Document excerpt >>
────────

Kuru King and father of the Pandavas in the epic Mahabharata

Pandu (पाण्डु) is a character in the ancient Hindu epic Mahabharata. He was the king of the Kuru kingdom, with his capital at Hastinapura. He was the legal father of the five Pandavas, who are the central characters of the epic.

Pandu was born pale, to Vichitravirya's second wife, Ambalika. Pandu married Kunti and Madri. Following sage Kindama's curse, his sons were born through the boons bestowed upon his wife Kunti by a number of deities, owing to his inability to bear children.

== Birth ==
When Vichitravirya died due to sickness, Bhishma was unable to ascend the throne because of his vow, and Bahlika's line was unwilling to leave the Bahlika kingdom. There ensued a succession crisis in Hastinapura. Satyavati then invited her son Vyasa to impregnate the queens Ambika and Ambalika under the Niyoga practice. When Vyasa approached Ambalika, she was frightened by his scary appearance, and she had become pale in disgust; hence, her son was born pale. Thus, Pandu's name means pale.

== Early life ==
Pandu along with his elder half-brother Dhritarashtra, was trained in the military arts by Bhishma and Kripacharya. Bhishma also taught Pandu in the fields of archery, politics, administration and religion. He was an excellent archer and Maharathi (warrior).

==Reign==
When it came time to nominate an heir, Vidura suggested that Pandu would be a better fit because he was not blind, unlike Dhritarashtra. Pandu became the successor to his kingdom and was crowned King of the Kuru kingdom, with capital at Hastinapura. Pandu conquered the territories of the Sindhu kingdom, Kashi, Anga, Trigarta kingdom, Kalinga, Magadha, etc., and thus re-established their supremacy over all the kings and increased the span of his empire.

== Marriage ==
Pandu was married to Kunti, the adoptive daughter of Kuntibhoja and the daughter of Shurasena (father of Vasudeva and grandfather of Krishna). His second wife was the princess of the Madra kingdom Madri. The marriage was proposed by Bhishma.

== Kindama's curse ==

While hunting in a forest (looking from a distance, his vision partially obscured by plants and trees), Pandu saw a couple of deer in the process of coitus, and shot arrows at them; he later discovered that it was the sage Kindama and his wife who were having sex in the form of deer. The dying sage placed a curse on Pandu, for not only had he killed them in the midst of lovemaking, but was not remorseful for his actions either. King Pandu argued with sage Kindama by misquoting sage Agastya's ruling on the right of Kshatriyas' on hunting. Sage Kindama then cursed Pandu such that were he to approach his wives with the intent of having sex, he would die.

────────

Data extracts >>
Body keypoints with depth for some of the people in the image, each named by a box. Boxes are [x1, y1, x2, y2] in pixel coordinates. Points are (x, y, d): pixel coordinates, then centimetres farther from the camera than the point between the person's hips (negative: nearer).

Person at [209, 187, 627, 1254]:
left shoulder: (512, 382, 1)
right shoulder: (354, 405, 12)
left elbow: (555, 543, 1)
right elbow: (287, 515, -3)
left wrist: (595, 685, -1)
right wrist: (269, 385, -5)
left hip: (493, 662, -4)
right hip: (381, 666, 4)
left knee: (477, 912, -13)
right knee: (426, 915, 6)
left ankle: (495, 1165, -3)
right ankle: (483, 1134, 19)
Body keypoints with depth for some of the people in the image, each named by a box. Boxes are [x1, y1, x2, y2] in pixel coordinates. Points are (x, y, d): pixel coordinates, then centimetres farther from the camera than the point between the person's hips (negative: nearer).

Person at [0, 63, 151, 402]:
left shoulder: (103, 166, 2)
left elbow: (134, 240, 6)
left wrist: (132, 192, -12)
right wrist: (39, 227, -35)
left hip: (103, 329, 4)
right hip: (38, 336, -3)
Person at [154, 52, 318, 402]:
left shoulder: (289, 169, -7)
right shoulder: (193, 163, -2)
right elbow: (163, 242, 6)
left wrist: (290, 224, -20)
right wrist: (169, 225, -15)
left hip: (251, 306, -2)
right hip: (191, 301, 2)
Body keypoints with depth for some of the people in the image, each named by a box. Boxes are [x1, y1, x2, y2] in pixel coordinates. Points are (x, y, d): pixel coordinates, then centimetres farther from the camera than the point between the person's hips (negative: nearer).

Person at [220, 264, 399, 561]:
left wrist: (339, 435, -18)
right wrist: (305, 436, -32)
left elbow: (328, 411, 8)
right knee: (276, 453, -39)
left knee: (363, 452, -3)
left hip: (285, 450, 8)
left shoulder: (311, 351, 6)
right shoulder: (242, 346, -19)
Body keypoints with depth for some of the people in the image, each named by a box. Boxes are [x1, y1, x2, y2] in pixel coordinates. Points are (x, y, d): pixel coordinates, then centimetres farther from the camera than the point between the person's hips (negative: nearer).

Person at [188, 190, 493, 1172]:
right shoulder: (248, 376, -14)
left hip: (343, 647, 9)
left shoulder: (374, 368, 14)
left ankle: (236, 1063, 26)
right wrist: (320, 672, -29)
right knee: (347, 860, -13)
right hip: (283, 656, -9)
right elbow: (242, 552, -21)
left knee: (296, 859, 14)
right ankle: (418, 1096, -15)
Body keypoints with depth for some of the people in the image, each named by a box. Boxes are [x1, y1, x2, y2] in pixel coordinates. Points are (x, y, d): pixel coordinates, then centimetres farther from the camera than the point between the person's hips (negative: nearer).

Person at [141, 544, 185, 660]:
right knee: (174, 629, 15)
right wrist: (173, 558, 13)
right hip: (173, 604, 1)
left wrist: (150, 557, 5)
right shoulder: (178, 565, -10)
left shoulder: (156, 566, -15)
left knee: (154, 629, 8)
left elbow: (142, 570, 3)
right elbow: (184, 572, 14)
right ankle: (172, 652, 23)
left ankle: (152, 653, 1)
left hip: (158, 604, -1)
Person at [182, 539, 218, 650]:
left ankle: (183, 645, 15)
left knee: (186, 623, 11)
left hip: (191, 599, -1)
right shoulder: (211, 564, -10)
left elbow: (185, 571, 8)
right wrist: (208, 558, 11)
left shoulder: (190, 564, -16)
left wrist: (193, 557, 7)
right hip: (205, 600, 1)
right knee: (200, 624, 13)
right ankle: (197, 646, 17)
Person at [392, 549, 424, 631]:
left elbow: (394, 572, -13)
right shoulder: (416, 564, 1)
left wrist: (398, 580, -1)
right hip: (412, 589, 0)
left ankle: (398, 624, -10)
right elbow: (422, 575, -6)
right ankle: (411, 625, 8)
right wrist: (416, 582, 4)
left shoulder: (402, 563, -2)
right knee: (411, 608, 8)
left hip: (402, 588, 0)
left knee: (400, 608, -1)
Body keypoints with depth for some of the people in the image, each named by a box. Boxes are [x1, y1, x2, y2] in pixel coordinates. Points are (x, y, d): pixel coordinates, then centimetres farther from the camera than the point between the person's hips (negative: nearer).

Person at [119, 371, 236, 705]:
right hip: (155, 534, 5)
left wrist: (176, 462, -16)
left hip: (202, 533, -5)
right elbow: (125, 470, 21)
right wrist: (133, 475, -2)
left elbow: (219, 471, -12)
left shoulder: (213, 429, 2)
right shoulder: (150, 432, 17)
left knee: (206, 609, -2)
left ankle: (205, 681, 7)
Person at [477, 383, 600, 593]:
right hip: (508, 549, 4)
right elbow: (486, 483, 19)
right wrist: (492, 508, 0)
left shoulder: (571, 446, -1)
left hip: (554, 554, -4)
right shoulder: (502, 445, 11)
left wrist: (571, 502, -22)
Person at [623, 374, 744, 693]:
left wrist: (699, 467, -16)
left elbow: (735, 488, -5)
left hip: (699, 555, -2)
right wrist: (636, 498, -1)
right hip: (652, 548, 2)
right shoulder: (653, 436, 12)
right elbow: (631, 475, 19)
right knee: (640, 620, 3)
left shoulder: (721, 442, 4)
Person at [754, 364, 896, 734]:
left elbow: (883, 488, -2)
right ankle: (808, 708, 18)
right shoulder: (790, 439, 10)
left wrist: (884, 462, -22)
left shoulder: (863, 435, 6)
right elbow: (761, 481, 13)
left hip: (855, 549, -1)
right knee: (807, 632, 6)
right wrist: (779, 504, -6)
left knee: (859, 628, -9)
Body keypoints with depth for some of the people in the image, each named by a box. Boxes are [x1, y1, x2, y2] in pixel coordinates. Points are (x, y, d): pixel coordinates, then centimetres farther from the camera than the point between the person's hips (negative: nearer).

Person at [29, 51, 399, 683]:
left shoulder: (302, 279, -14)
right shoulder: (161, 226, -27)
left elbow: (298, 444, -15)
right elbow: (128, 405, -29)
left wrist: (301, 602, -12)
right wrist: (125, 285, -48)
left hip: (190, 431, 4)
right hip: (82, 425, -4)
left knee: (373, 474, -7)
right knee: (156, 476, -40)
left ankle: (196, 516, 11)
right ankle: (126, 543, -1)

────────

About this task >> According to the excerpt about Pandu, which sage cursed him after he shot a pair of deer while hunting?

Written solution >> Sage Kindama